Tuesday, July 31, 2012

The Problem of Evil

Morals arose in our species through evolution as a social species. Many other species, not just closely related primates, but even vampire bats, rats and mice display morality based on reciprocation. . . . There is no absolute morality . . . .

A possible atheistic definition of evil is one person causing unnecessary harm on another. As an atheist, I would abandon the word "evil" and just call it "unnecessary harm" to make the issue clearer.

Does the problem of evil require an atheist to actually believe in evil or to have a coherent definition of evil? No, absolutely not. . . . Atheists have no need of a definition of evil and we don’t even have to believe that evil is real.

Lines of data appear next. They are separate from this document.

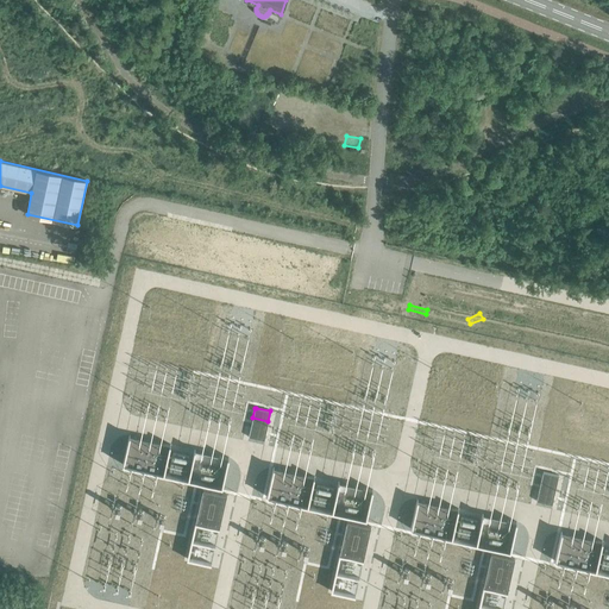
[(50,413),(48,438),(80,441),(82,416),(50,413)]
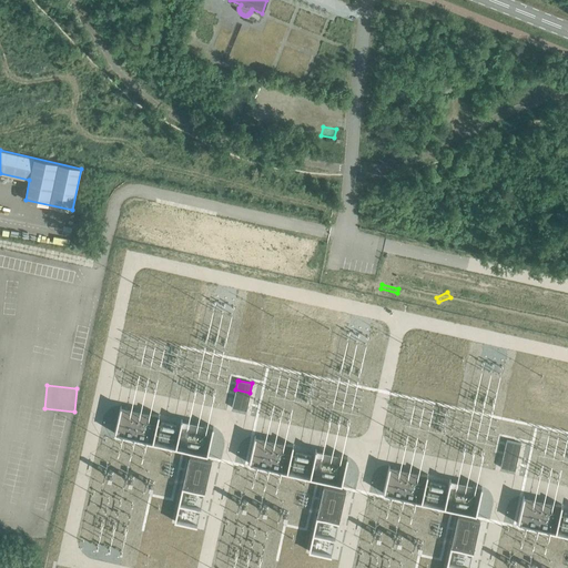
[(234,398),(249,402),(250,393),(235,389),(234,398)]
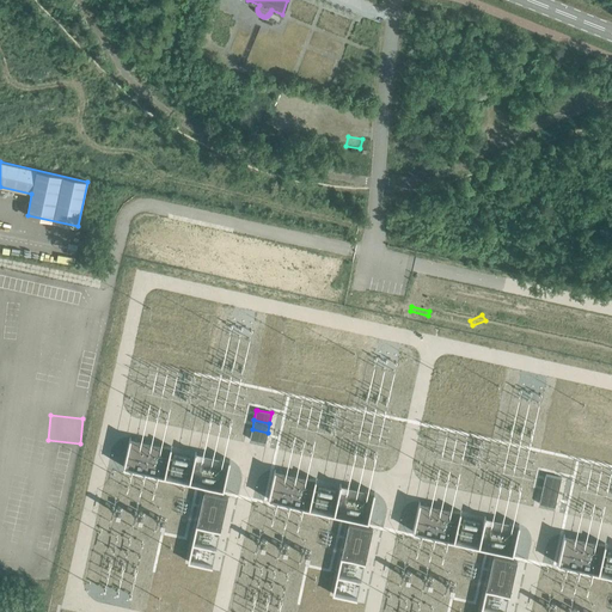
[(252,429),(250,439),(265,442),(268,433),(252,429)]
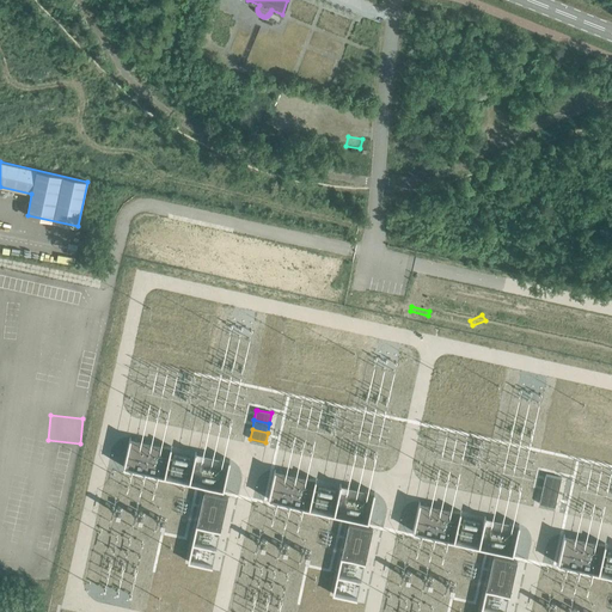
[(129,438),(123,466),(164,476),(171,446),(129,438)]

There is at bottom no design, no purpose, no evil, no good, nothing but pointless indifference . . . We are machines for propagating DNA . . . It is every living objects sole reason for being. ~Richard Dawkins
Cited in William Lane Craig, On Guard (Colorado Springs, CO: David Cook, 2010), p. 34. Richard Dawkins, River out of Eden: a Darwinian View of Life, (New York: Basic books, 1996), p. 133

Only hours before the “movie theater massacre” I was engaged in a discussion concerning God and evil. It has been said that reconciling an all-loving, all-powerful God with a world full of evil is the crux of all theology. Consequently, such discussions are rather commonplace.  

How many non-theists argue in some form or another: “I don’t believe in God because of all the evil in world”? Hence, we have the so-called “problem of evil.” But is evil a problem? Not for the Christian theist. The Christian theist can philosophically account for evil as evil. In the Bible we have the foundation and framework for absolute, objective morality.  

The atheist has no such thing. The atheist views morality as nothing more than social convention or herd instinct, an accident of evolution. The atheist knows no objective, absolute moral standard. Therefore all ethics are arbitrary, relative or subjective, and evolving. In other words, evil as evil—true evil—is a problem for the atheist. 

Because the atheist denies the existence of God he cannot affirm the existence of true evil. Thankfully, the atheist cannot suppress all the truth all the time. He cannot rid himself of moral motions, of judicial sentiment. He cannot disabuse himself of feeling: This is wrong! (As has been observed, atheists can be downright puritanical in their moral outrage…just listen to them attack biblical ethics.)  

And no amount of time spent in the contemplation of Chimpanzee compassion can relieve the atheist of the problem of evil. So the atheist lives in perpetual contradiction. He cannot possibly live what he claims to believe. On the one hand he is a highly evolved great ape with no moral law and no moral law-Giver; and on the other he is but a lowly man with nagging issues of conscience.

He has no foundation for moral absolutes but feels absolutely morally superior for being “good for goodness’ sake.” He denies the moral imperative but authoritatively preaches humanism in seemingly unavoidable terms of “right” and “wrong” and “good” and “progress.” 

The atheist’s dilemma stems from his being a responsible moral agent all the while living in what he deems to be a finite, mindless, cosmic accident. Thus, from within the parameters of his own penurious worldview, it seems the atheist denies the existence of God due to all the non-existent evil in the world.  

Certainly, the atheist will use the term “evil.” But he does so with non-moral connotations.  “Evil” is not a moral term for him. “Evil,” to the atheist, has more to do with pragmatics than ethics. “Evil” for him belongs in the categories of evolution and/or emotion. Moral evil is problematic for the atheist, not the theist.

The existence of true, moral evil does not disprove Christian theism. Rather, Christian theism proves the existence of true, moral evil. The Christian theist has a basis to say that what happened in the Aurora theater is truly, morally evil. The atheist, at best, can say it is “evil” in the sense that he doesn’t think it is helpful for the propagation of the human species and it makes lots folks feel unhappy.


  1. A question I'd also like to ask atheists is this:

    Why do atheists fall short of their own moral standards?

    Surely most atheists would agree that lying and cheating is wrong (in the sense that they mean wrong). If so, why do they continue to do it?

    The Christian has an answer for this: because I'm a sinner with a fallen nature that is inclined towards sin.

    But what does the atheist say? Is he going to say that evolution has simply left us with a nature that is inclined towards falling short of whatever morality the society has currently set forth?

    1. I think that's an excellent question!

      Thank you for reading and thinking over these things.